The percentage of students who were enrolled at any City University of New York (CUNY) college during each semester of the tracking period
Students enrolled during spring 2010 or fall 2010 at three CUNY community colleges who were in need of developmental education, among other eligibility requirements. Students were randomly assigned to either the ASAP group or the control group.
Students participating in ASAP had higher percentages of enrollment in each semester than did students in the control group, indicating that students participating in ASAP have higher rates of persistence over terms than students who do not participate. After six semesters, for example, 46 percent of ASAP participants were enrolled, compared with 41 percent of students in the control group.
Persistence generally refers to the duration of enrollment maintained by students as they pursue a degree or transfer, whether from term-to-term or year-to-year. Some indicators of persistence, such as the one-year persistence rate reported by the Integrated Postsecondary Education Data System, only count students who remain enrolled at the community college where they first enrolled, while sources such as the Beginning Postsecondary Students Longitudinal Study also measure persistence for students who transfer institutions. Persistence to the second year appears to be the most pivotal indicator of success, since community college students are more likely to drop out in their first year than during any of the next five years. Since most associate degree and transfer programs require the equivalent of two years of full-time enrollment, and longer for part-time enrollment, persistence to the second year and beyond is essential for many students to achieve their goals.
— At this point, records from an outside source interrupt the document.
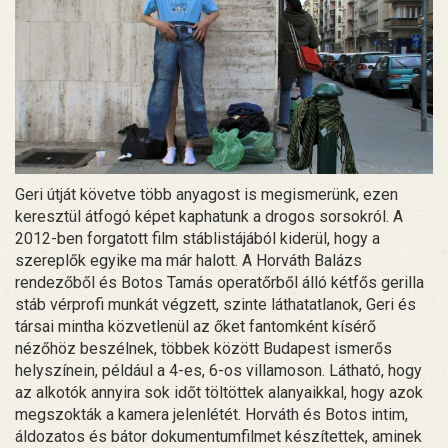
Geri útját követve több anyagost is megismerünk, ezen
keresztül átfogó képet kaphatunk a drogos sorsokról. A
2012-ben forgatott film stáblistájából kiderül, hogy a
szereplők egyike ma már halott. A Horváth Balázs
rendezőből és Botos Tamás operatőrből álló kétfős gerilla
stáb vérprofi munkát végzett, szinte láthatatlanok, Geri és
társai mintha közvetlenül az őket fantomként kísérő
nézőhöz beszélnek, többek között Budapest ismerős
helyszínein, például a 4-es, 6-os villamoson. Látható, hogy
az alkotók annyira sok időt töltöttek alanyaikkal, hogy azok
megszokták a kamera jelenlétét. Horváth és Botos intim,
áldozatos és bátor dokumentumfilmet készítettek, aminek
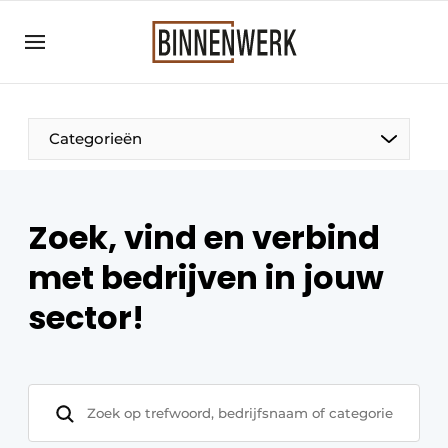
Aanmelden
Algemene voorwaarden
Bedrijven
Categorieën
Binnenwerk | Hét magazine voor de
interieurbouwbranche
Contact
Zoek, vind en verbind
Direct contact
met bedrijven in jouw
Evenement aanmelden
sector!
Meest gelezen
Nieuwsbrief
Podcasts
Privacy / Cookie statement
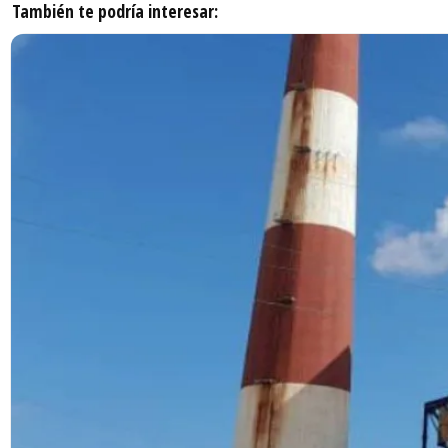
También te podría interesar:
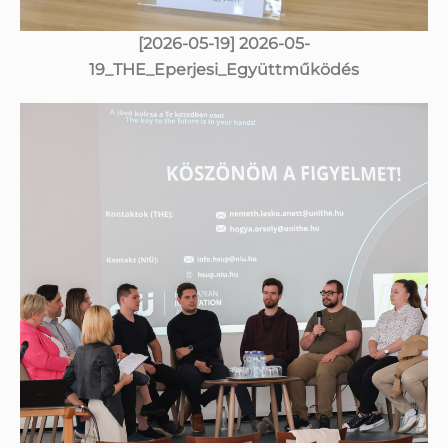
[2026-05-19] 2026-05-
19_THE_Eperjesi_Együttműködés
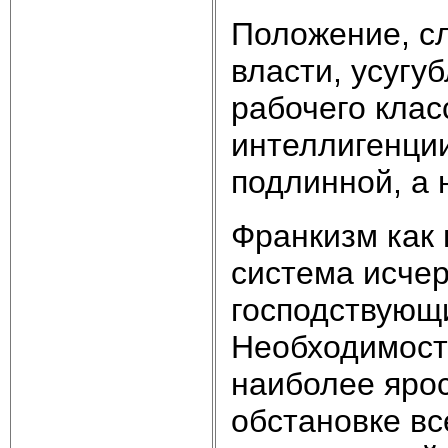
Положение, с
власти, усуг
рабочего клас
интеллигенции
подлинной, а 
Франкизм как 
система исчер
господствующ
Необходимост
наиболее ярос
обстановке в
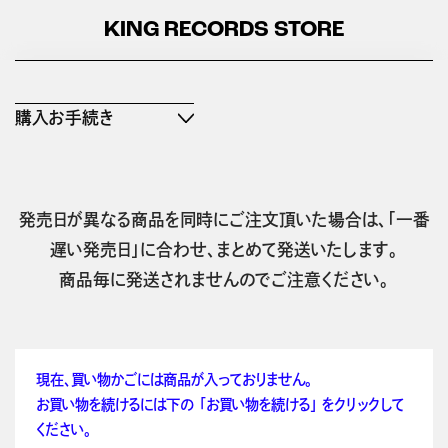
KING RECORDS STORE
購入お手続き
発売日が異なる商品を同時にご注文頂いた場合は、「一番
遅い発売日」に合わせ、まとめて発送いたします。
商品毎に発送されませんのでご注意ください。
現在、買い物かごには商品が入っておりません。
お買い物を続けるには下の 「お買い物を続ける」 をクリックして
ください。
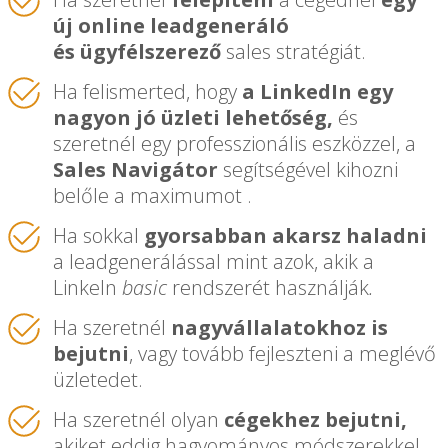
új online
leadgeneráló
és
ügyfélszerező
sales stratégiát.
Ha felismerted, hogy
a LinkedIn egy
nagyon jó üzleti lehetőség,
és
szeretnél egy professzionális eszközzel, a
Sales Navigátor
segítségével kihozni
belőle a maximumot .
Ha sokkal
gyorsabban akarsz haladni
a leadgenerálással mint azok, akik a
LinkeIn
b
asic
rendszerét használják
.
Ha szeretnél
nagyvállalatokhoz is
bejutni
, vagy tovább fejleszteni a meglévő
üzletedet.
Ha szeretnél olyan
cégekhez bejutni,
akiket eddig hagyományos módszerekkel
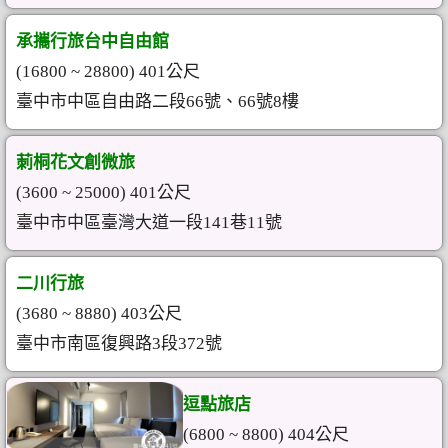
承攜行旅台中自由館
(16800 ~ 28800) 401公尺
臺中市中區自由路二段66號、66號8樓
莿桐花文創微旅
(3600 ~ 25000) 401公尺
臺中市中區臺灣大道一段141巷11號
二川行旅
(3680 ~ 8880) 403公尺
臺中市南區復興路3段372號
逗點旅店
(6800 ~ 8800) 404公尺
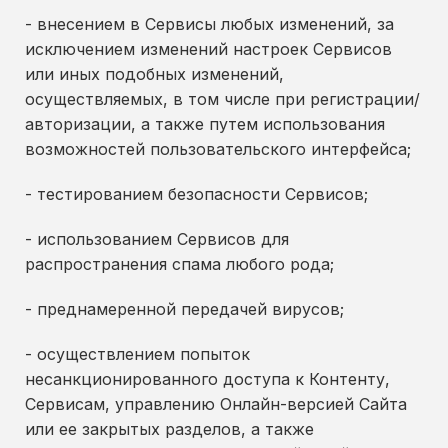
- внесением в Сервисы любых изменений, за
исключением изменений настроек Сервисов
или иных подобных изменений,
осуществляемых, в том числе при регистрации/
авторизации, а также путем использования
возможностей пользовательского интерфейса;
- тестированием безопасности Сервисов;
- использованием Сервисов для
распространения спама любого рода;
- преднамеренной передачей вирусов;
- осуществлением попыток
несанкционированного доступа к Контенту,
Сервисам, управлению Онлайн-версией Сайта
или ее закрытых разделов, а также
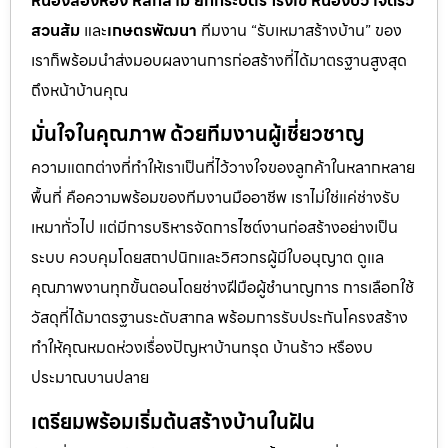
หนองสองห้อง หลักสาม ยกกระบัตร โรงเข้ หนองบัว เจ็ดริ้ว
สวนส้ม
และ
เกษตรพัฒนา
ทีมงาน “รับเหมาสร้างบ้าน” ของ
เราก็พร้อมนำส่งมอบผลงานการก่อสร้างที่ได้มาตรฐานสูงสุด
ถึงหน้าบ้านคุณ
มั่นใจในคุณภาพ ด้วยทีมงานผู้เชี่ยวชาญ
ความแตกต่างที่ทำให้เราเป็นที่ไว้วางใจของลูกค้าในหลากหลาย
พื้นที่ คือความพร้อมของทีมงานมืออาชีพ เราไม่ใช่แค่ช่างรับ
เหมาทั่วไป แต่มีการบริหารจัดการไซต์งานก่อสร้างอย่างเป็น
ระบบ ควบคุมโดยสถาปนิกและวิศวกรผู้มีใบอนุญาต ดูแล
คุณภาพงานทุกขั้นตอนโดยช่างฝีมือผู้ชำนาญการ การเลือกใช้
วัสดุที่ได้มาตรฐานระดับสากล พร้อมการรับประกันโครงสร้าง
ทำให้คุณหมดห่วงเรื่องปัญหาบ้านทรุด บ้านร้าว หรืองบ
ประมาณบานปลาย
เตรียมพร้อมเริ่มต้นสร้างบ้านในฝัน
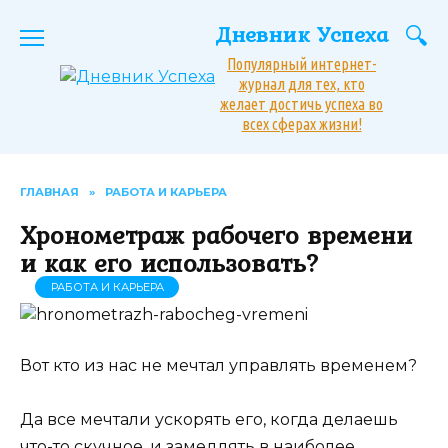
Перейти
Дневник Успеха
к
содержанию
Популярный интернет-
журнал для тех, кто
желает достичь успеха во
всех сферах жизни!
ГЛАВНАЯ
»
РАБОТА И КАРЬЕРА
Хронометраж рабочего времени
и как его использовать?
РАБОТА И КАРЬЕРА
Вот кто из нас не мечтал управлять временем?
Да все мечтали ускорять его, когда делаешь
что-то скучное, и замедлять в наиболее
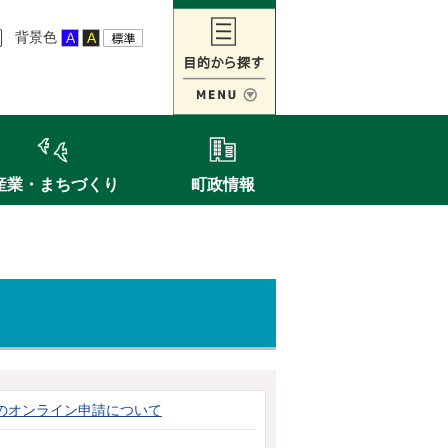
背景色
産業・まちづくり
町政情報
のオンライン申請について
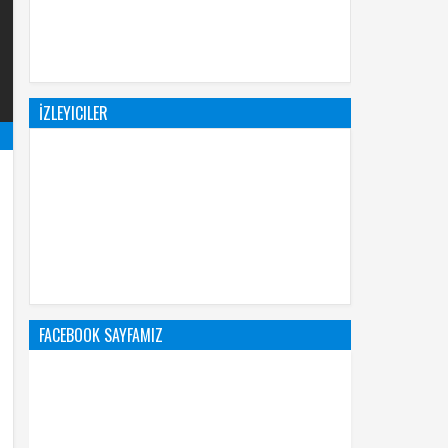
İZLEYICILER
FACEBOOK SAYFAMIZ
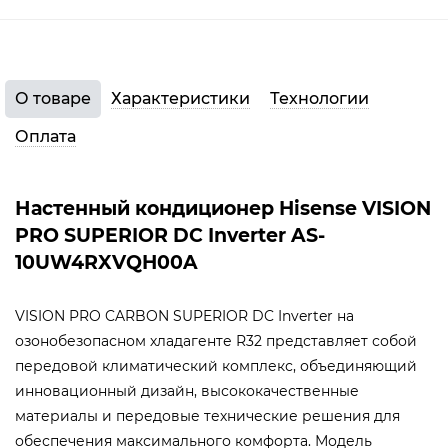
О товаре
Характеристики
Технологии
Оплата
Настенный кондиционер Hisense VISION
PRO SUPERIOR DC Inverter AS-
10UW4RXVQH00A
VISION PRO CARBON SUPERIOR DC Inverter на
озонобезопасном хладагенте R32 представляет собой
передовой климатический комплекс, объединяющий
инновационный дизайн, высококачественные
материалы и передовые технические решения для
обеспечения максимального комфорта. Модель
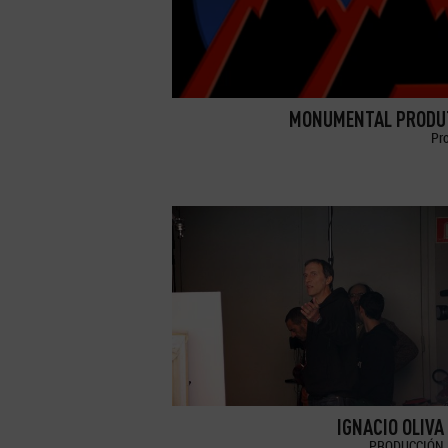
MONUMENTAL PRODU
Pr
IGNACIO OLIVA
PRODUCCIÓN 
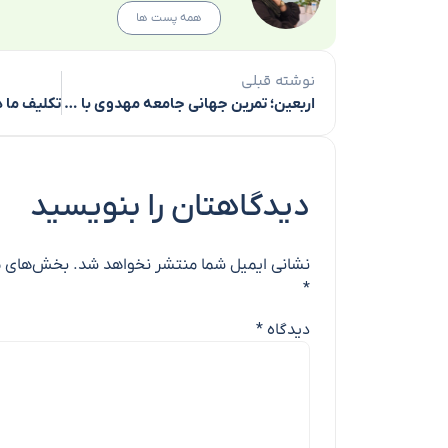
همه پست ها
نوشته قبلی
اربعین؛ تمرین جهانی جامعه مهدوی با محوریت آستان‌های مقدس
دیدگاهتان را بنویسید
نشانی ایمیل شما منتشر نخواهد شد.
بخش‌های مو
*
دیدگاه
*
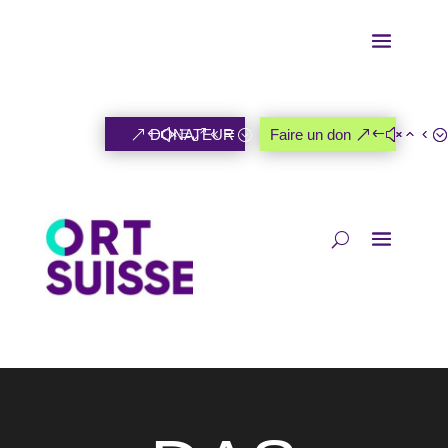
DONATEUR
Faire un don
The Accelerated Study in Associate Programs (ASAP) is a program operated by CUNY that is designed to help more students graduate and graduate more quickly, by providing them with student services, financial supports, and other services for up to three years. These data come from an evaluation study of the program conducted by MDRC. Students were randomly assigned to the program group or the control group in two cohorts: one just before the spring 2010 semester and one before the fall 2010 semester. Their outcomes were tracked for three years afterward.
The three CUNY community colleges included in the study were Borough of Manhattan Community College, Kingsborough Community College, and LaGuardia Community College.
Eligibility requirements for the study: students who had family income below 200 percent of the federal poverty level or were eligible for a Pell Grant (or both), needed one or two developmental courses (for math, reading, or writing), had previously earned 12 credits or fewer, were New York City residents, were willing to attend college full time, and were in an ASAP-eligible major.
ASAP requires treatment group students to attend college full time and encourages them to take developmental courses early and to graduate within three years. It also provides many other resources including advisement, career services, tutoring, linked courses, goal-setting and study skills, tuition waivers, MetroCards and use of textbooks.
Scrivener, S., Weiss, M.J., Ratledge, A., Rudd, T., Sommo, C., and Fresques, H. (2015, February). Doubling Graduation Rates: Three-Year Effects of CUNY's Accelerated Study in Associate Programs (ASAP) for Developmental Education Students. New York: MDRC.